The server is hosted at Digital Ocean and mapped to the subdomain api.citeit.net.
New Version Fixes Some Bugs
I released an updated version of the wordpress plugin tonight. This version handles the filename hashing a little bit differently. It escapes a list of characters such as apostrophes and quotation marks that can be problematic.
The basic functionality is now working pretty well, but the performance needs to be improved for pages that include multiple citations on a single page. The web service also has a memory leak that needs to be patched before it is really ready for prime time.
Progress Report: Hash Algorithm Issues
Here’s a progress report on where things stand.
I’ve been working on the webservice code to try to fix some problems with how the quote hash values are created. Right now the hash is computed in two places – by the client, using javascript, and by the python web service.
Most of the time both sets of code produce the same result, but there are some cases when they do not, which prevents the client from finding the generated json file.
Before I go too much further, I’d also like to switch the hash algorithm from sha1 to something like sha256. This should be a fairly simple switch because I had planned for the hash algorithm to be swappable, without breaking backwards compatibility.
First Feature Requests and Bug Reports
I got my first user feedback on the wordpress plugin from my friend Daniel Miller. In the interests of documenting feedback here is Daniel’s feedback:
Feature: Add neotext to the Preview/Publish system so that the user doesn’t have to visit api.CiteIt.net and submit a new url. I think this is possible, I just have to research the WordPress API. One optimization I’d also like to do is detect whether a “cite” attribute has been used so the webservice doesn’t run unnecessarily.
Bug: Fix the extra non html code that gets included in the text:
The expandable before-context of the quotation I pulled from neotext.net starts with “.. /analytics.js’,’ga’); ga(‘create’, ‘UA-65403609-1’, ‘auto’); ga(‘send’, ‘pageview’);
Feature: enable the editing (and possible formatting) of the quote
Question: Say I neotextify a page and then later I decide I don’t want the expanding quote contexts in that article. Is there an easy non-technical way I can turn off the neotext plugin for just one page in WordPress?
Answer: You can remove the neotext by removing the “cite” attribute from the html. Perhaps there could be a way to do this with the GUI.
Bug: The headings in the context for my quote are run together with no space between the surrounding text and the heading.
Possible solution: This appears to be the result of line wraps that don’t contain a space at the end of them. This will require a different way of generating the text-version of the html
Feature: Is there supposed to be a link to the original document in the top expandable section? Or maybe at the bottom of the bottom expandable section?

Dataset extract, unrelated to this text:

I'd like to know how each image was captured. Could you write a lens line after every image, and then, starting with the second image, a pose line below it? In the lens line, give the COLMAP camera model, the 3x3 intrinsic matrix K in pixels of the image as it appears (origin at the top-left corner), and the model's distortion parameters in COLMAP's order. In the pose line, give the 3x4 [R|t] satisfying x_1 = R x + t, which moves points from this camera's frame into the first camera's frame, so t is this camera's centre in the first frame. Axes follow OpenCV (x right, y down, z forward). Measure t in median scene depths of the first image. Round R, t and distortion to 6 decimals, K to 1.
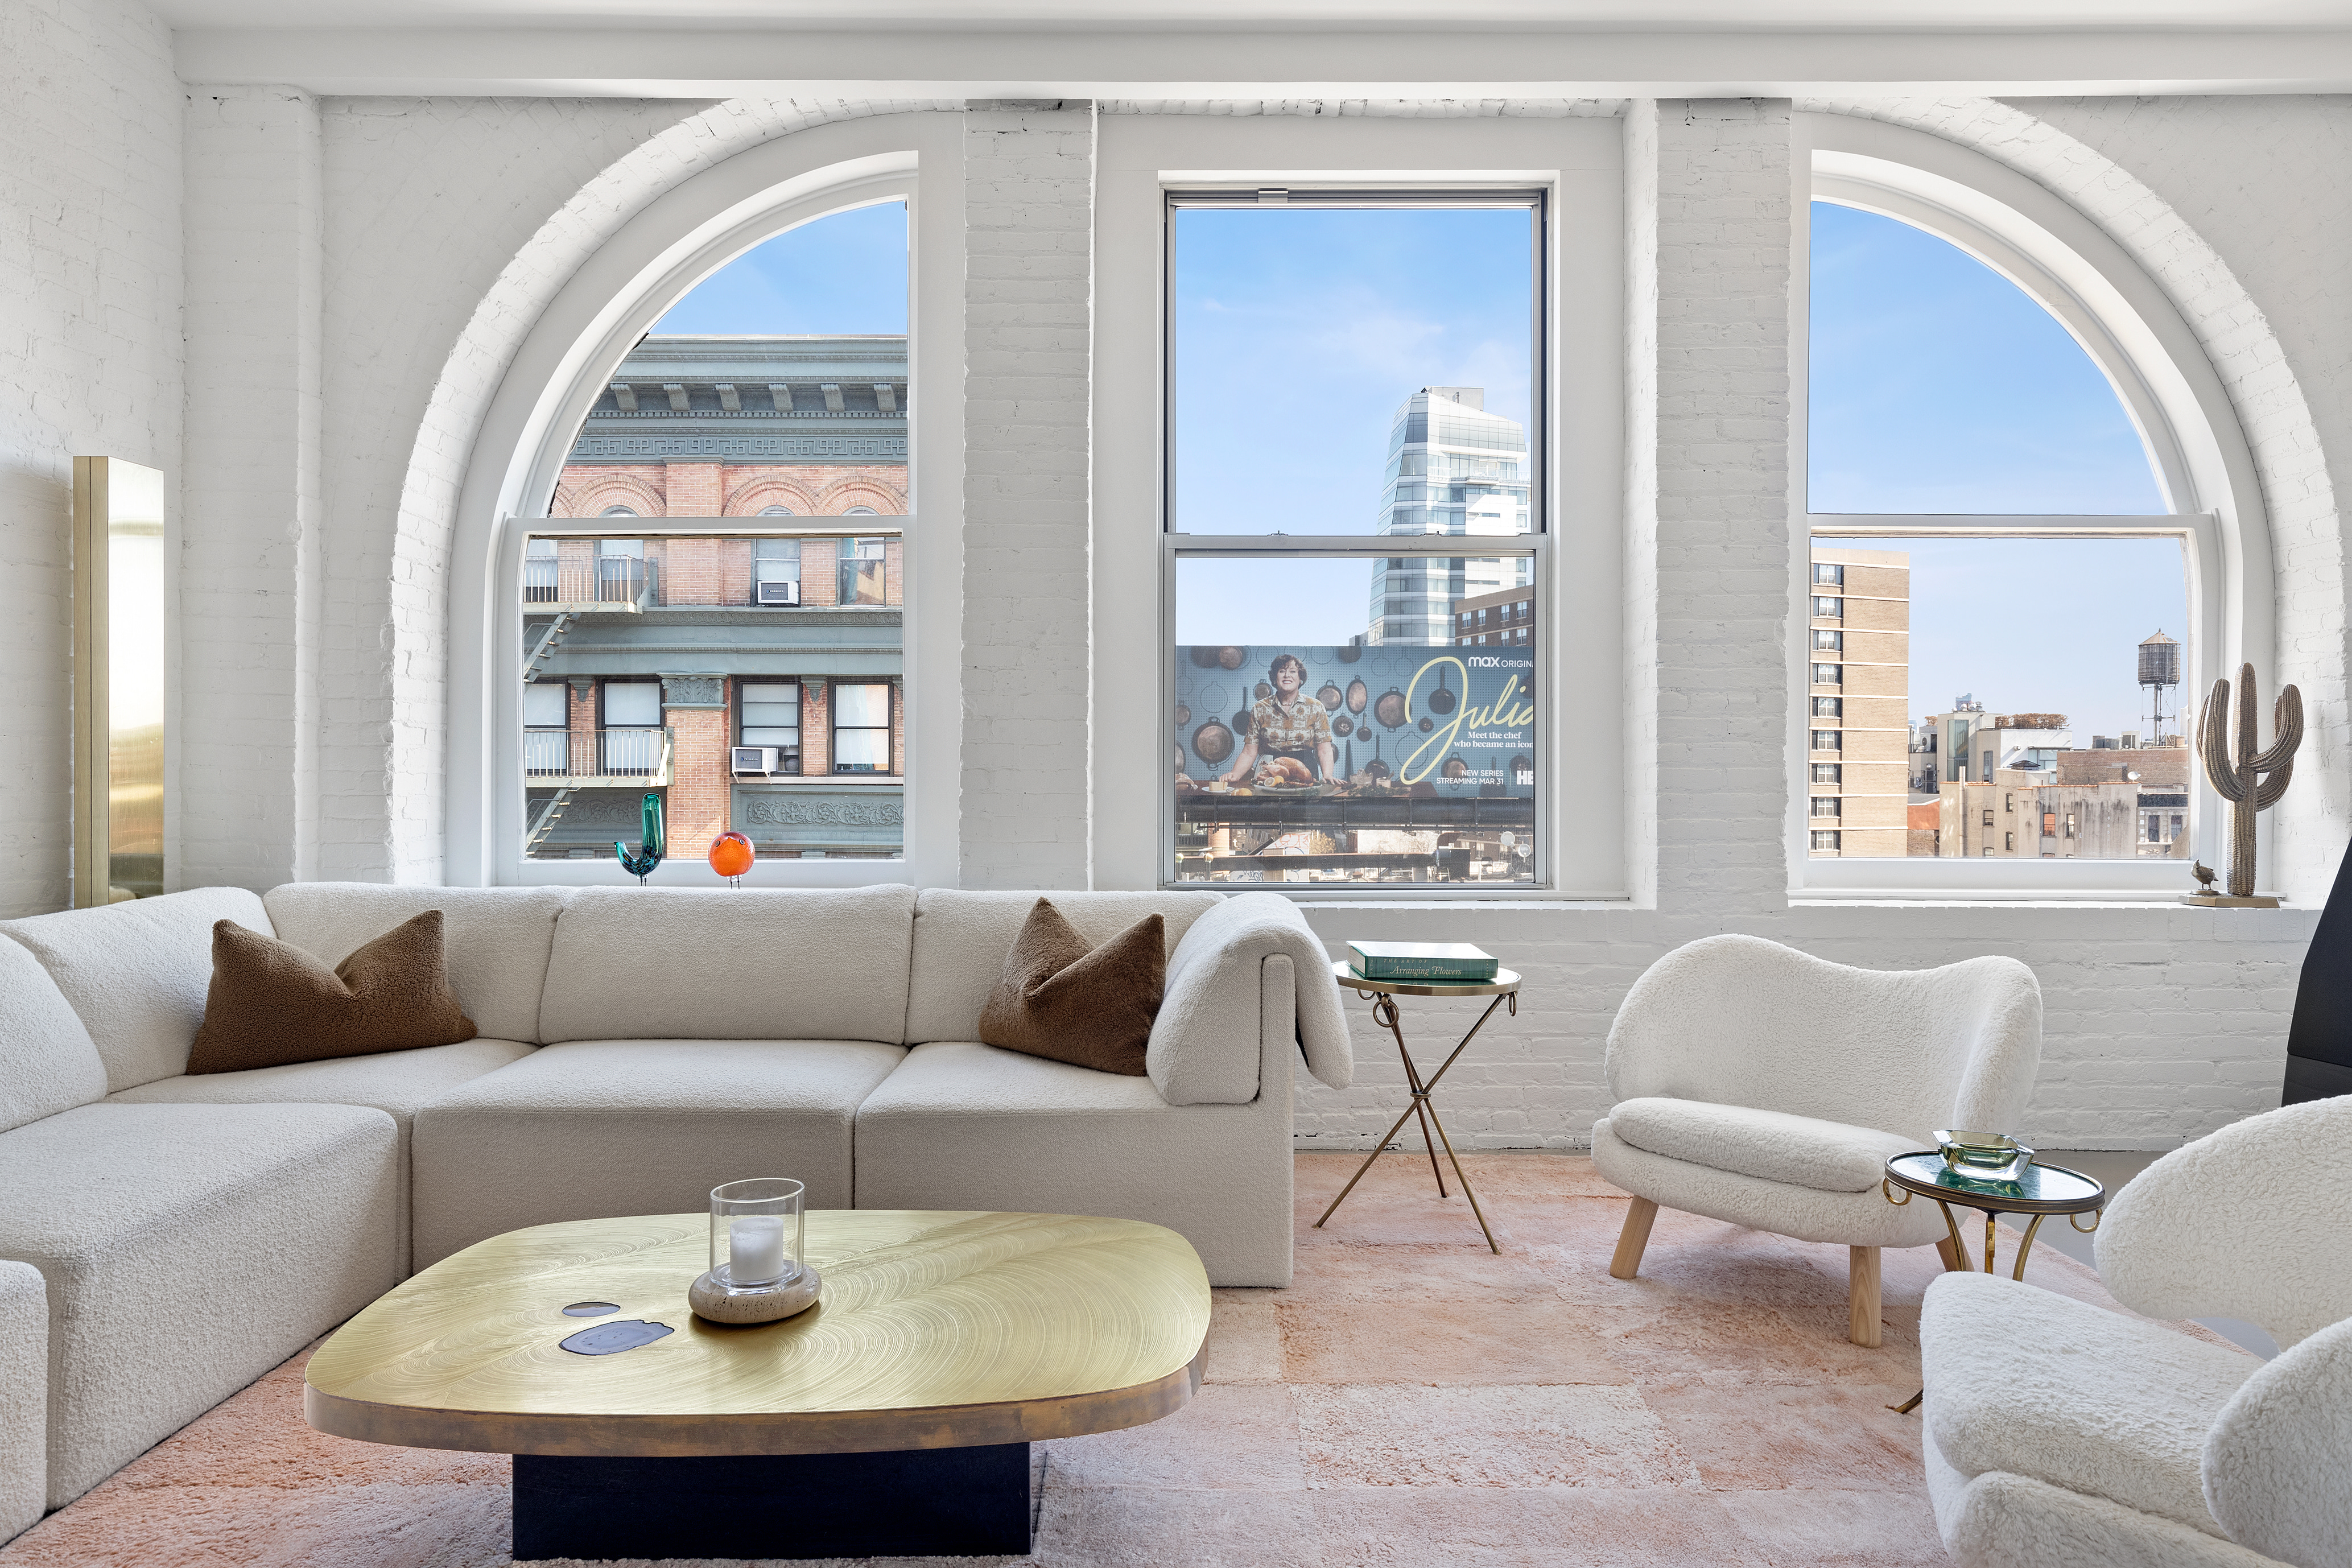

Seems like that might be a nice feature, although maybe some people wouldn’t want that, so maybe simpler is better? (thinking out loud here)
Feature: Some of the javascript files included by the plugin are not minified. Would be nice if they were.
More Feedback:
If you have further suggestions send them my way. My gmail account is timlangeman. If I like them, I’ll have you add them to the Github issues pages.
Django backend now uploads to Amazon S3
I haven’t blogged about my recent work on neotext, so here’s another post to get you up to speed:
I modified the django backend so that, in addition to saving a copy of the json file locally, it also uploads a copy of the json file up to Amazon S3.
I then modified the jQuery function to look for neotext json files on:
- http://read.neotext.net/quote/sha1/0.01/
This subdomain is currently served by Amazon S3.
Having all read requests served by Amazon S3 makes the service much more scalable.